== Segment start ==

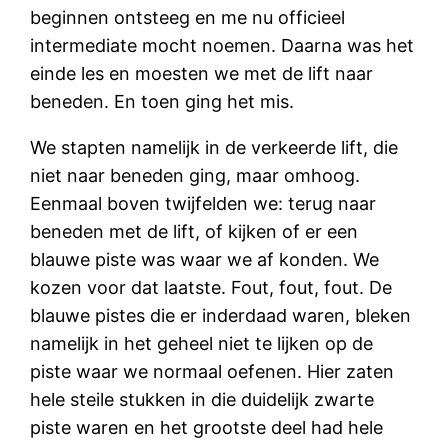
beginnen ontsteeg en me nu officieel
intermediate mocht noemen. Daarna was het
einde les en moesten we met de lift naar
beneden. En toen ging het mis.
We stapten namelijk in de verkeerde lift, die
niet naar beneden ging, maar omhoog.
Eenmaal boven twijfelden we: terug naar
beneden met de lift, of kijken of er een
blauwe piste was waar we af konden. We
kozen voor dat laatste. Fout, fout, fout. De
blauwe pistes die er inderdaad waren, bleken
namelijk in het geheel niet te lijken op de
piste waar we normaal oefenen. Hier zaten
hele steile stukken in die duidelijk zwarte
piste waren en het grootste deel had hele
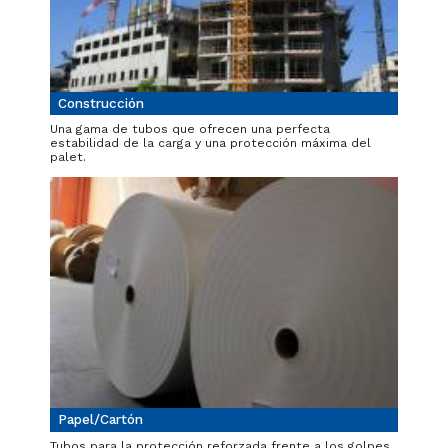
Construcción
Una gama de tubos que ofrecen una perfecta
estabilidad de la carga y una protección máxima del
palet.
Papel/Cartón
Tubos para la protección reforzada frente a los golpes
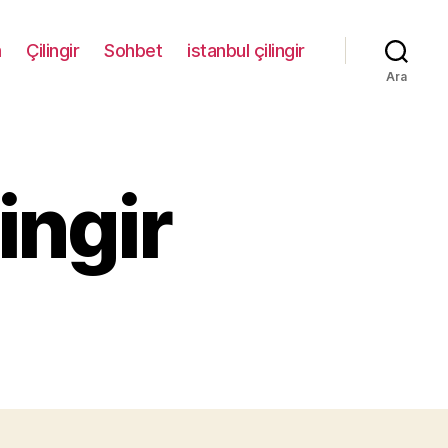
m
Çilingir
Sohbet
istanbul çilingir
Ara
ingir
ehmet
if
lingir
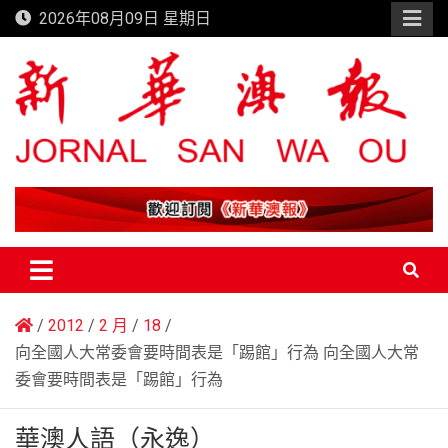
Skip
2026年08月09日 星期日
to
content
新華澳報
2012
2 月
18
向全國人大常委會要時間表是「踢館」行為 向全國人大常
委會要時間表是「踢館」行為
華澳人語（永逸）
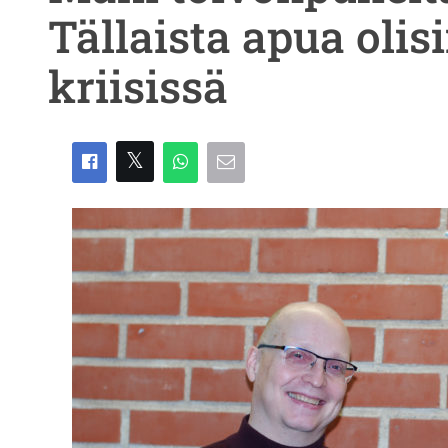
Tällaista apua olis
kriisissä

== Segment end ==

§ **Assignment**
Count how many lines in the data contain the word "niet", giving the number without comment.

§ **Result**
2